Problem —
Search the entries below for the string "technicians" and copy the lines that hold it.

(Extracted records)

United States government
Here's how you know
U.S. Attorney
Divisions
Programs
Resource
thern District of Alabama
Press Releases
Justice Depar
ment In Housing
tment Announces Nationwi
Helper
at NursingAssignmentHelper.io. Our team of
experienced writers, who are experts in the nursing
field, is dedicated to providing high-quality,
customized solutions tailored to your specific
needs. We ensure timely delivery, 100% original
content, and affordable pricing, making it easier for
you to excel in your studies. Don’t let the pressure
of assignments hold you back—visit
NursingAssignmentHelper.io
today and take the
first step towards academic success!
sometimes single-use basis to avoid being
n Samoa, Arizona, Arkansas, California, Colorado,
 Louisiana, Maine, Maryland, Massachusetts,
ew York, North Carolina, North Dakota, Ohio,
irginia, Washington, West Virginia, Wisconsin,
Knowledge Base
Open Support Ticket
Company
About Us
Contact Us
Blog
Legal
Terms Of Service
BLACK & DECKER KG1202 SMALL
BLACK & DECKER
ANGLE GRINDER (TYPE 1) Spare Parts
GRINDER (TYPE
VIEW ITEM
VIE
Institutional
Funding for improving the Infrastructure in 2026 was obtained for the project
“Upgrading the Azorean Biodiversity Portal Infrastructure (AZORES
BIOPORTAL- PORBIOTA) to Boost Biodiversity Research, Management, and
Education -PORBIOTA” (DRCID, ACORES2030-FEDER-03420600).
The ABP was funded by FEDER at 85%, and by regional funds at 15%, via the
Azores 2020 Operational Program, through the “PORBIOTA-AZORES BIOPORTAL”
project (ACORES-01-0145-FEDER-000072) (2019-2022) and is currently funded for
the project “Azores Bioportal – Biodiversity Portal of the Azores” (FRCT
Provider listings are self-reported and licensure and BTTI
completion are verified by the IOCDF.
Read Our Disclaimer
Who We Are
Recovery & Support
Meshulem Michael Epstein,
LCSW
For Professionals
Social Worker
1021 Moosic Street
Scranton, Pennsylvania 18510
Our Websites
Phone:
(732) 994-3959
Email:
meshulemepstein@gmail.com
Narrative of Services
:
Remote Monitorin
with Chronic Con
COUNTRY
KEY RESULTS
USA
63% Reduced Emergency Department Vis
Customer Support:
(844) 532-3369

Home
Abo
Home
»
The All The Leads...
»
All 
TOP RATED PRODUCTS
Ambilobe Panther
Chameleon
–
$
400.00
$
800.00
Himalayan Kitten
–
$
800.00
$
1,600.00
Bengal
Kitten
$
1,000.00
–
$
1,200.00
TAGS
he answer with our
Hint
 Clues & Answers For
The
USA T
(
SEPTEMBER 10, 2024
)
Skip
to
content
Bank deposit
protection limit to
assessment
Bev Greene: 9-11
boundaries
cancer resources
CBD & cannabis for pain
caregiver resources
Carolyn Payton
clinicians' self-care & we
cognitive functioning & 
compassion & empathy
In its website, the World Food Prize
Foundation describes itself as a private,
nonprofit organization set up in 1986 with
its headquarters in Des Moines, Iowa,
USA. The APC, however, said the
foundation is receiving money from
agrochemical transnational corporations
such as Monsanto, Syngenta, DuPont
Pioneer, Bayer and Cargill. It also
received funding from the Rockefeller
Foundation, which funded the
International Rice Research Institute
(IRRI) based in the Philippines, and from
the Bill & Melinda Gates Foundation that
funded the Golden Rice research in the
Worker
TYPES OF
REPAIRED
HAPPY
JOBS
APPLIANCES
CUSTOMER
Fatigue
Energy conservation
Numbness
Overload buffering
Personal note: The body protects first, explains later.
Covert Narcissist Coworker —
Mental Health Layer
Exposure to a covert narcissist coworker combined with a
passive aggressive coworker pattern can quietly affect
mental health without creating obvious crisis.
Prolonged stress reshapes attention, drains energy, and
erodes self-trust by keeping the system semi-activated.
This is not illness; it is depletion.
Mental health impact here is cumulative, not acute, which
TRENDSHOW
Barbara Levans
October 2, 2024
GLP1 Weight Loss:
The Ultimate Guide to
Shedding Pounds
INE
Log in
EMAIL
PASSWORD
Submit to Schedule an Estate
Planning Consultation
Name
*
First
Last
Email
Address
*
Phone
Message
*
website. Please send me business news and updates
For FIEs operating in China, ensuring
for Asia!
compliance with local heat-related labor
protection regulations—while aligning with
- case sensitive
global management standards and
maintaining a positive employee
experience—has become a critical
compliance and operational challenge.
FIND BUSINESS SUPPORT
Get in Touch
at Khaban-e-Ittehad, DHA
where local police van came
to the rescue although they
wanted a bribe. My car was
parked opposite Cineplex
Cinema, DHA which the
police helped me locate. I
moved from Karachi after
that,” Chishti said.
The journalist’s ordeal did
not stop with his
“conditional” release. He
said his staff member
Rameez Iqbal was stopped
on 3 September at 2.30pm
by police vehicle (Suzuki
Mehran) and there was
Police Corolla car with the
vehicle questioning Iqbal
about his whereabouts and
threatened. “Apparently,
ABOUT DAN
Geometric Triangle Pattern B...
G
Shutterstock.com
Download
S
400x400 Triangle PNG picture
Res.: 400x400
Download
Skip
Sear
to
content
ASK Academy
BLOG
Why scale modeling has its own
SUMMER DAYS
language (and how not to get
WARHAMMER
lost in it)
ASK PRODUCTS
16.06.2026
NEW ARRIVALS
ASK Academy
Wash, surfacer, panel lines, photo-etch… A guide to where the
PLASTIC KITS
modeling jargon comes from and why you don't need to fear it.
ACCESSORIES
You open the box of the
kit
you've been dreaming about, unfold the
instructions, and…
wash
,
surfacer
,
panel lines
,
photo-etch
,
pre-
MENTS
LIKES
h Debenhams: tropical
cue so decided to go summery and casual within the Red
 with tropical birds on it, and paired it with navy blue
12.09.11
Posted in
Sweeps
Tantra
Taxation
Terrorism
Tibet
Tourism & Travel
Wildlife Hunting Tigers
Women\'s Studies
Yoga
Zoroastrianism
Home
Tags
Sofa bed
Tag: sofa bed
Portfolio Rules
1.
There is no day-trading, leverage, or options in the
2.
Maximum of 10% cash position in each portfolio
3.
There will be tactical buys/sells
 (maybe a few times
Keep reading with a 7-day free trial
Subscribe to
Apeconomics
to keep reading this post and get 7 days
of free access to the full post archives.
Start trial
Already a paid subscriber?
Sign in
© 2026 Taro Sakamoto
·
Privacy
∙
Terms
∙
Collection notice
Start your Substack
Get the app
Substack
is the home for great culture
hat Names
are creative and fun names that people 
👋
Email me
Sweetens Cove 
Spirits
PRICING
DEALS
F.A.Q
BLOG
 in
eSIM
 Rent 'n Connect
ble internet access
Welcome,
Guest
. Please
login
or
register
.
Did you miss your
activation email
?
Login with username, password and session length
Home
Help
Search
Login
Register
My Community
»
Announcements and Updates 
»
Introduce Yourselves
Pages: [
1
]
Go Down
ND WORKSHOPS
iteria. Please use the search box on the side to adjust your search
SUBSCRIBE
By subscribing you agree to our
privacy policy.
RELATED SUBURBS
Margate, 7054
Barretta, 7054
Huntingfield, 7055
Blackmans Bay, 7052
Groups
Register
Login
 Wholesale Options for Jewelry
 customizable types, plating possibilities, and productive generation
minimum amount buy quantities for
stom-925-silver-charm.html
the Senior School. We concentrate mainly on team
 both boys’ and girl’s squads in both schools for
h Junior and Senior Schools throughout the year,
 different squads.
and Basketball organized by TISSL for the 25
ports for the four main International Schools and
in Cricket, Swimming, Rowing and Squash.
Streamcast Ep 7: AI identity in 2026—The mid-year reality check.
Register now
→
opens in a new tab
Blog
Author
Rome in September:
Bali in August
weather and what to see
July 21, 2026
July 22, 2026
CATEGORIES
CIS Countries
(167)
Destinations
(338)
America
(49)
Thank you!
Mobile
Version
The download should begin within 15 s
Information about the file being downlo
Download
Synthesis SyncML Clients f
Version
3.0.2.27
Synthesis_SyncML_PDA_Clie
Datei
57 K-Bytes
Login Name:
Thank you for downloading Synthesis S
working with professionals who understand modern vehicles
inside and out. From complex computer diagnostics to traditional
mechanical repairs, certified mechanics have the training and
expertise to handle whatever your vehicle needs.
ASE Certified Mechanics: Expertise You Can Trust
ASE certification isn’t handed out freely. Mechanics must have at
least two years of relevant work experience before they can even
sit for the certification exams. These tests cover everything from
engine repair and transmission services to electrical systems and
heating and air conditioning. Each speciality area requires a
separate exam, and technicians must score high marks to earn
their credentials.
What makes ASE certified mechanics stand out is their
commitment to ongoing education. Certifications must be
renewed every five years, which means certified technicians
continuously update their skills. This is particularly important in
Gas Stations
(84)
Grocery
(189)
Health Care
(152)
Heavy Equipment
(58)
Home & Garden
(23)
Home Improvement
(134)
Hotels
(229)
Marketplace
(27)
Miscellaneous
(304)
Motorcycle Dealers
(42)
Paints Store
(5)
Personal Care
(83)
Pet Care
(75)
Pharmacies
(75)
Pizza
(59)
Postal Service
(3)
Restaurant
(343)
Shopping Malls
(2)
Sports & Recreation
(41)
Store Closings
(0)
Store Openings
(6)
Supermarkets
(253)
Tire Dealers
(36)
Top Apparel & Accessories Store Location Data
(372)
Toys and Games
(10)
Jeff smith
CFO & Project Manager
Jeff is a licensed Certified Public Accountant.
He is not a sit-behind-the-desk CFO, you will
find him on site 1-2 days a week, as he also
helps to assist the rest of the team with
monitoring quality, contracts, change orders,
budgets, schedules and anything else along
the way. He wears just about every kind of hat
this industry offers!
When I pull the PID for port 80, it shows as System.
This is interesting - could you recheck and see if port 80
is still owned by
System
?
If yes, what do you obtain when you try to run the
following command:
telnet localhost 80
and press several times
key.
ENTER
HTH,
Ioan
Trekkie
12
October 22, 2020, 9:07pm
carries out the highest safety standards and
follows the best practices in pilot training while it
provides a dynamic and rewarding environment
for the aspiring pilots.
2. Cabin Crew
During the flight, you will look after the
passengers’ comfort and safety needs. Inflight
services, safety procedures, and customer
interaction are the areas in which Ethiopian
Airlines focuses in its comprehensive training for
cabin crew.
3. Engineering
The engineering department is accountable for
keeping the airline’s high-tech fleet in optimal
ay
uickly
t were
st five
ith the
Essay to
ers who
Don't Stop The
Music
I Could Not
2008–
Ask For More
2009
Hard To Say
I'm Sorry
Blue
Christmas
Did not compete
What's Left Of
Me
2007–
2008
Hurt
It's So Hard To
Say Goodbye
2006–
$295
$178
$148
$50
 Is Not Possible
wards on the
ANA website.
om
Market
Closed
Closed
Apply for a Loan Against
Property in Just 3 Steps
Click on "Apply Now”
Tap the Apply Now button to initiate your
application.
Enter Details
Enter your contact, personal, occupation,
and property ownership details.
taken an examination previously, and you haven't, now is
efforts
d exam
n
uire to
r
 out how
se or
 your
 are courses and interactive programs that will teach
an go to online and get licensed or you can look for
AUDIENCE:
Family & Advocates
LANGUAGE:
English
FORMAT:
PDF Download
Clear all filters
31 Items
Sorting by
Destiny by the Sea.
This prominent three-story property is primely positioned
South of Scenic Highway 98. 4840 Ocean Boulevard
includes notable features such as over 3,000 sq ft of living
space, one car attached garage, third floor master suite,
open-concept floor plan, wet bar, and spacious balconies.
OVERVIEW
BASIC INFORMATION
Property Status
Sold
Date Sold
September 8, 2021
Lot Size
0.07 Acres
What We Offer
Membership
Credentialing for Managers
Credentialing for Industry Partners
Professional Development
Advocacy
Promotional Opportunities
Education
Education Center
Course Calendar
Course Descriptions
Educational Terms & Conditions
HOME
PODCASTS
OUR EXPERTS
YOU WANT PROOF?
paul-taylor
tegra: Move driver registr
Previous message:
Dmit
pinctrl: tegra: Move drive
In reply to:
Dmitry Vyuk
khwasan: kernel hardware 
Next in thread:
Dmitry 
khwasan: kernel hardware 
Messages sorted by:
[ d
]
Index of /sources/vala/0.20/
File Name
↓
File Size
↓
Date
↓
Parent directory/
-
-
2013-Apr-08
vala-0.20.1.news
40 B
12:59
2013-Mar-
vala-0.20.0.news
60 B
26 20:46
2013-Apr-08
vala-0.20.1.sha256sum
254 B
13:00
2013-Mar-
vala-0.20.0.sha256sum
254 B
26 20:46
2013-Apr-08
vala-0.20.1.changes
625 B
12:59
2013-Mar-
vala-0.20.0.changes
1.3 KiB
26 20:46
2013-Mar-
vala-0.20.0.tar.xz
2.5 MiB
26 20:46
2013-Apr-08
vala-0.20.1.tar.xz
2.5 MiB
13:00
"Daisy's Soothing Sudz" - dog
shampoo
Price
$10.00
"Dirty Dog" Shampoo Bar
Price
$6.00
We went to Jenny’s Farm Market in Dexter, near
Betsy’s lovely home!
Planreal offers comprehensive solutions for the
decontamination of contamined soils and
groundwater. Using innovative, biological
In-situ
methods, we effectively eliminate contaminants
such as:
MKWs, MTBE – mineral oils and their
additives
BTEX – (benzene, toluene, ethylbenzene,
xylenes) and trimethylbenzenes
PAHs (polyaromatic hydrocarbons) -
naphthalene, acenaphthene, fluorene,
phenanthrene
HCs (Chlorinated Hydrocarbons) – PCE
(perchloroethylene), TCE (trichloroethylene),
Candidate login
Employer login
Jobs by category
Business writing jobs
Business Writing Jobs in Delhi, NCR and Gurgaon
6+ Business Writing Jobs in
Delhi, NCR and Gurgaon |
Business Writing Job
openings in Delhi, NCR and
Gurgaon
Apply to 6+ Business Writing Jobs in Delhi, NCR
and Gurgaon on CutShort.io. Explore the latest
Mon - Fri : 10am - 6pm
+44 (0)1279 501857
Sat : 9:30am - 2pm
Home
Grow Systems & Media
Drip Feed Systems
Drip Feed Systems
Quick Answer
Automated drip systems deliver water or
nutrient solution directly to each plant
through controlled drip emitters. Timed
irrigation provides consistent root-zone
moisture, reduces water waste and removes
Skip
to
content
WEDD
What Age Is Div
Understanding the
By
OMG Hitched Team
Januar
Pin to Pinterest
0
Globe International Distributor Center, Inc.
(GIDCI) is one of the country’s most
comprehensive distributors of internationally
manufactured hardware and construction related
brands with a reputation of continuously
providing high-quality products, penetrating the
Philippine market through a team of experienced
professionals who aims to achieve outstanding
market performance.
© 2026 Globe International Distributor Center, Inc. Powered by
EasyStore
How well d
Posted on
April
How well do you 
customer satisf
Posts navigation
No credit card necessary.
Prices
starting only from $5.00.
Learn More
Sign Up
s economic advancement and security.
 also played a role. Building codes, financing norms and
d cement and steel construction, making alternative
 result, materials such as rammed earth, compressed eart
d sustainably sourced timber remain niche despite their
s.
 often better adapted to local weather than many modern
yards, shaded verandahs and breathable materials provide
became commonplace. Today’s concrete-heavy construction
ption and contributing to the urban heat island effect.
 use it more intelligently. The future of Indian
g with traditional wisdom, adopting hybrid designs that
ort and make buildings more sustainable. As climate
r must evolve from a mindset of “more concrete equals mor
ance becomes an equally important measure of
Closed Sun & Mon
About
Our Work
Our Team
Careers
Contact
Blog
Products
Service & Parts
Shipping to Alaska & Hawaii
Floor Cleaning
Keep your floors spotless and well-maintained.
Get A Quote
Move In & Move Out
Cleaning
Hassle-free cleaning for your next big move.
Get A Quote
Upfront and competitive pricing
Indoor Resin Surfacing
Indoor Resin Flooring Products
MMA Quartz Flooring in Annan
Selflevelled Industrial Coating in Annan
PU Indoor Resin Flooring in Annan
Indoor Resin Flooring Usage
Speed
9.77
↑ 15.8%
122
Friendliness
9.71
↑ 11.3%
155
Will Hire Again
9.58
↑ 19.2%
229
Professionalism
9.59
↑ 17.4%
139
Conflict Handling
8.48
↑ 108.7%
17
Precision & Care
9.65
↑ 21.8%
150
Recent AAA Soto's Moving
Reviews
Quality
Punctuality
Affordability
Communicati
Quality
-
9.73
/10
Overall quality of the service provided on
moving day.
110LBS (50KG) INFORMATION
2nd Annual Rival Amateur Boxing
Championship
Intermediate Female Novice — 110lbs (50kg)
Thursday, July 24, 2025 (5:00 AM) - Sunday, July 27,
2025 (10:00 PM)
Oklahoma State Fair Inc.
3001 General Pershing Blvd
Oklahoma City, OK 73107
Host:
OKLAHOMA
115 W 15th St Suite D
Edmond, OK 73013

(End Extracted records)

Written answer —
separate exam, and technicians must score high marks to earn
renewed every five years, which means certified technicians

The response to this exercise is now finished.